Ohio State didn’t do itself any favors in the second half: penalties erased more than 50 yards of gains on one drive and gave Michigan critical yardage in another. In a furious comeback attempt, Stroud threw two interceptions—first from Michigan’s eight yard line and later at the visitors’ 25-yard line as the deficit yawned to 22 points.
Saturday’s win marks the first time Michigan has beaten Ohio State in consecutive years since 2000. In the intervening years, the juice of the rivalry deflated considerably as the Buckeyes had won 17 of the last 20 meetings. There was one stretch of seven Ohio State wins in a row and another of eight. Then, the coronavirus pandemic swept through college campuses the following autumn and put the rivalry on hiatus.
Last year’s meeting in Ann Arbor, which Michigan won as underdogs, 42-27, seemingly opened a new chapter in one of college football’s most storied games. The last time this game carried such outsize implications consistently was 50 years ago when Ohio State coach Woody Hayes and Michigan’s Bo Schembechler clashed five times between 1970 and 1977 with their teams ranked in the top five and a trip to the Rose Bowl on the line.
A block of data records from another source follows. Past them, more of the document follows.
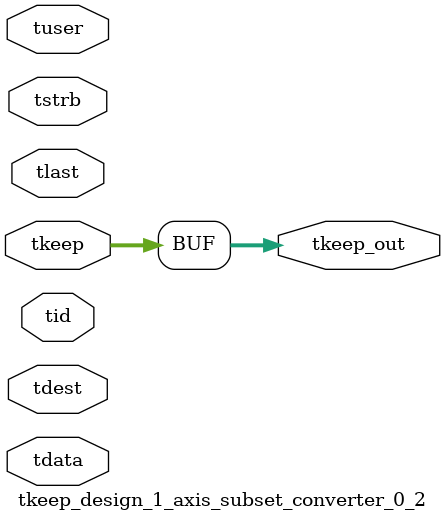
<source format=v>


`timescale 1ps/1ps

module tkeep_design_1_axis_subset_converter_0_2 #
(
parameter C_S_AXIS_TDATA_WIDTH = 32,
parameter C_S_AXIS_TUSER_WIDTH = 0,
parameter C_S_AXIS_TID_WIDTH   = 0,
parameter C_S_AXIS_TDEST_WIDTH = 0,
parameter C_M_AXIS_TDATA_WIDTH = 32
)
(
input  [(C_S_AXIS_TDATA_WIDTH == 0 ? 1 : C_S_AXIS_TDATA_WIDTH)-1:0     ] tdata,
input  [(C_S_AXIS_TUSER_WIDTH == 0 ? 1 : C_S_AXIS_TUSER_WIDTH)-1:0     ] tuser,
input  [(C_S_AXIS_TID_WIDTH   == 0 ? 1 : C_S_AXIS_TID_WIDTH)-1:0       ] tid,
input  [(C_S_AXIS_TDEST_WIDTH == 0 ? 1 : C_S_AXIS_TDEST_WIDTH)-1:0     ] tdest,
input  [(C_S_AXIS_TDATA_WIDTH/8)-1:0 ] tkeep,
input  [(C_S_AXIS_TDATA_WIDTH/8)-1:0 ] tstrb,
input                                                                    tlast,
output [(C_M_AXIS_TDATA_WIDTH/8)-1:0 ] tkeep_out
);

assign tkeep_out = {2'b11,tkeep[3:0]};

endmodule


</source>
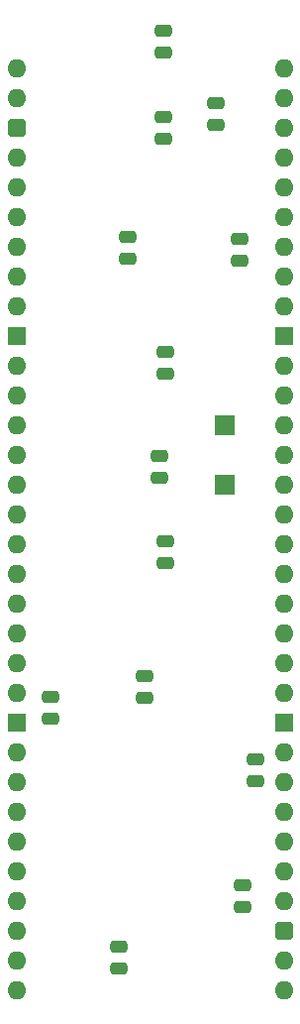
<source format=gbs>
%TF.GenerationSoftware,KiCad,Pcbnew,8.0.7*%
%TF.CreationDate,2025-01-29T07:04:21+02:00*%
%TF.ProjectId,HCP65 Kernal Mode,48435036-3520-44b6-9572-6e616c204d6f,V0*%
%TF.SameCoordinates,Original*%
%TF.FileFunction,Soldermask,Bot*%
%TF.FilePolarity,Negative*%
%FSLAX46Y46*%
G04 Gerber Fmt 4.6, Leading zero omitted, Abs format (unit mm)*
G04 Created by KiCad (PCBNEW 8.0.7) date 2025-01-29 07:04:21*
%MOMM*%
%LPD*%
G01*
G04 APERTURE LIST*
G04 Aperture macros list*
%AMRoundRect*
0 Rectangle with rounded corners*
0 $1 Rounding radius*
0 $2 $3 $4 $5 $6 $7 $8 $9 X,Y pos of 4 corners*
0 Add a 4 corners polygon primitive as box body*
4,1,4,$2,$3,$4,$5,$6,$7,$8,$9,$2,$3,0*
0 Add four circle primitives for the rounded corners*
1,1,$1+$1,$2,$3*
1,1,$1+$1,$4,$5*
1,1,$1+$1,$6,$7*
1,1,$1+$1,$8,$9*
0 Add four rect primitives between the rounded corners*
20,1,$1+$1,$2,$3,$4,$5,0*
20,1,$1+$1,$4,$5,$6,$7,0*
20,1,$1+$1,$6,$7,$8,$9,0*
20,1,$1+$1,$8,$9,$2,$3,0*%
G04 Aperture macros list end*
%ADD10R,1.700000X1.700000*%
%ADD11O,1.600000X1.600000*%
%ADD12RoundRect,0.400000X-0.400000X-0.400000X0.400000X-0.400000X0.400000X0.400000X-0.400000X0.400000X0*%
%ADD13R,1.600000X1.600000*%
%ADD14RoundRect,0.250000X0.475000X-0.250000X0.475000X0.250000X-0.475000X0.250000X-0.475000X-0.250000X0*%
%ADD15RoundRect,0.250000X-0.475000X0.250000X-0.475000X-0.250000X0.475000X-0.250000X0.475000X0.250000X0*%
G04 APERTURE END LIST*
D10*
%TO.C,TP2*%
X17780000Y-30480000D03*
%TD*%
D11*
%TO.C,J2*%
X0Y0D03*
X0Y-2540000D03*
D12*
X0Y-5080000D03*
D11*
X0Y-7620000D03*
X0Y-10160000D03*
X0Y-12700000D03*
X0Y-15240000D03*
X0Y-17780000D03*
X0Y-20320000D03*
D13*
X0Y-22860000D03*
D11*
X0Y-25400000D03*
X0Y-27940000D03*
X0Y-30480000D03*
X0Y-33020000D03*
X0Y-35560000D03*
X0Y-38100000D03*
X0Y-40640000D03*
X0Y-43180000D03*
X0Y-45720000D03*
X0Y-48260000D03*
X0Y-50800000D03*
X0Y-53340000D03*
D13*
X0Y-55880000D03*
D11*
X0Y-58420000D03*
X0Y-60960000D03*
X0Y-63500000D03*
X0Y-66040000D03*
X0Y-68580000D03*
X0Y-71120000D03*
X0Y-73660000D03*
X0Y-76200000D03*
X0Y-78740000D03*
X22860000Y-78740000D03*
X22860000Y-76200000D03*
D12*
X22860000Y-73660000D03*
D11*
X22860000Y-71120000D03*
X22860000Y-68580000D03*
X22860000Y-66040000D03*
X22860000Y-63500000D03*
X22860000Y-60960000D03*
X22860000Y-58420000D03*
D13*
X22860000Y-55880000D03*
D11*
X22860000Y-53340000D03*
X22860000Y-50800000D03*
X22860000Y-48260000D03*
X22860000Y-45720000D03*
X22860000Y-43180000D03*
X22860000Y-40640000D03*
X22860000Y-38100000D03*
X22860000Y-35560000D03*
X22860000Y-33020000D03*
X22860000Y-30480000D03*
X22860000Y-27940000D03*
X22860000Y-25400000D03*
D13*
X22860000Y-22860000D03*
D11*
X22860000Y-20320000D03*
X22860000Y-17780000D03*
X22860000Y-15240000D03*
X22860000Y-12700000D03*
X22860000Y-10160000D03*
X22860000Y-7620000D03*
X22860000Y-5080000D03*
X22860000Y-2540000D03*
X22860000Y0D03*
%TD*%
D10*
%TO.C,TP1*%
X17780000Y-35560000D03*
%TD*%
D14*
%TO.C,C14*%
X19050000Y-16428000D03*
X19050000Y-14528000D03*
%TD*%
%TO.C,C15*%
X12700000Y-42291000D03*
X12700000Y-40391000D03*
%TD*%
%TO.C,C12*%
X9525000Y-16301000D03*
X9525000Y-14401000D03*
%TD*%
%TO.C,C4*%
X12700000Y-26122208D03*
X12700000Y-24222208D03*
%TD*%
%TO.C,C7*%
X12573000Y-6014000D03*
X12573000Y-4114000D03*
%TD*%
%TO.C,C11*%
X12192000Y-34970000D03*
X12192000Y-33070000D03*
%TD*%
%TO.C,C5*%
X10922000Y-53766000D03*
X10922000Y-51866000D03*
%TD*%
%TO.C,C8*%
X20447000Y-60878000D03*
X20447000Y-58978000D03*
%TD*%
%TO.C,C2*%
X19304000Y-71673000D03*
X19304000Y-69773000D03*
%TD*%
%TO.C,C13*%
X17018000Y-4826000D03*
X17018000Y-2926000D03*
%TD*%
%TO.C,C1*%
X8763000Y-76880000D03*
X8763000Y-74980000D03*
%TD*%
D15*
%TO.C,C3*%
X2921000Y-53676000D03*
X2921000Y-55576000D03*
%TD*%
D14*
%TO.C,C6*%
X12573000Y1352000D03*
X12573000Y3252000D03*
%TD*%
M02*

</source>
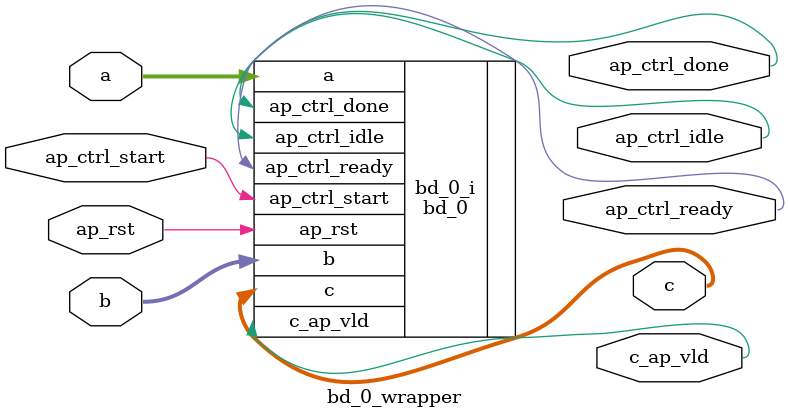
<source format=v>
`timescale 1 ps / 1 ps

module bd_0_wrapper
   (a,
    ap_ctrl_done,
    ap_ctrl_idle,
    ap_ctrl_ready,
    ap_ctrl_start,
    ap_rst,
    b,
    c,
    c_ap_vld);
  input [7:0]a;
  output ap_ctrl_done;
  output ap_ctrl_idle;
  output ap_ctrl_ready;
  input ap_ctrl_start;
  input ap_rst;
  input [7:0]b;
  output [7:0]c;
  output c_ap_vld;

  wire [7:0]a;
  wire ap_ctrl_done;
  wire ap_ctrl_idle;
  wire ap_ctrl_ready;
  wire ap_ctrl_start;
  wire ap_rst;
  wire [7:0]b;
  wire [7:0]c;
  wire c_ap_vld;

  bd_0 bd_0_i
       (.a(a),
        .ap_ctrl_done(ap_ctrl_done),
        .ap_ctrl_idle(ap_ctrl_idle),
        .ap_ctrl_ready(ap_ctrl_ready),
        .ap_ctrl_start(ap_ctrl_start),
        .ap_rst(ap_rst),
        .b(b),
        .c(c),
        .c_ap_vld(c_ap_vld));
endmodule

</source>
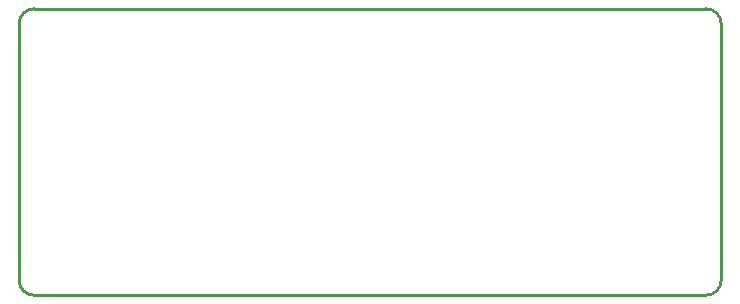
<source format=gko>
G04 Layer: BoardOutlineLayer*
G04 EasyEDA Pro v2.2.31.6, 2024-09-23 19:55:52*
G04 Gerber Generator version 0.3*
G04 Scale: 100 percent, Rotated: No, Reflected: No*
G04 Dimensions in millimeters*
G04 Leading zeros omitted, absolute positions, 3 integers and 5 decimals*
%FSLAX35Y35*%
%MOMM*%
%ADD10C,0.254*%
G75*


G04 Rect Start*
G54D10*
G01X-88900Y-2667000D02*
G01X-88900Y-495300D01*
G02X38100Y-368300I127000J0D01*
G01X5727700Y-368300D01*
G02X5854700Y-495300I0J-127000D01*
G01X5854700Y-2667000D01*
G02X5727700Y-2794000I-127000J0D01*
G01X38100Y-2794000D01*
G02X-88900Y-2667000I0J127000D01*
G04 Rect End*

M02*


</source>
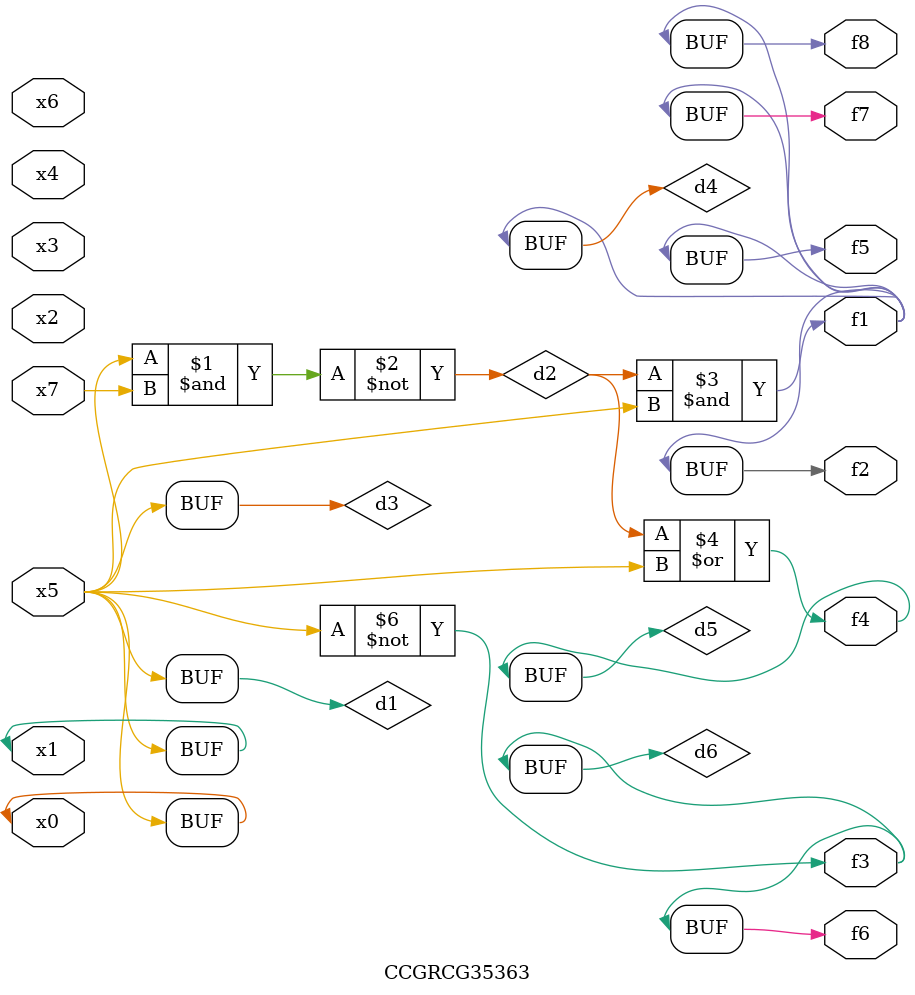
<source format=v>
module CCGRCG35363(
	input x0, x1, x2, x3, x4, x5, x6, x7,
	output f1, f2, f3, f4, f5, f6, f7, f8
);

	wire d1, d2, d3, d4, d5, d6;

	buf (d1, x0, x5);
	nand (d2, x5, x7);
	buf (d3, x0, x1);
	and (d4, d2, d3);
	or (d5, d2, d3);
	nor (d6, d1, d3);
	assign f1 = d4;
	assign f2 = d4;
	assign f3 = d6;
	assign f4 = d5;
	assign f5 = d4;
	assign f6 = d6;
	assign f7 = d4;
	assign f8 = d4;
endmodule

</source>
Back then, going to Pasadena was synonymous with winning the Big Ten and sometimes came with national championship implications. Now, a few more games stand between either team and the championship. Michigan will play in next weekend’s conference championship against one of four possible teams in contention in the West division, and then possibly move on to the College Football Playoff semifinal.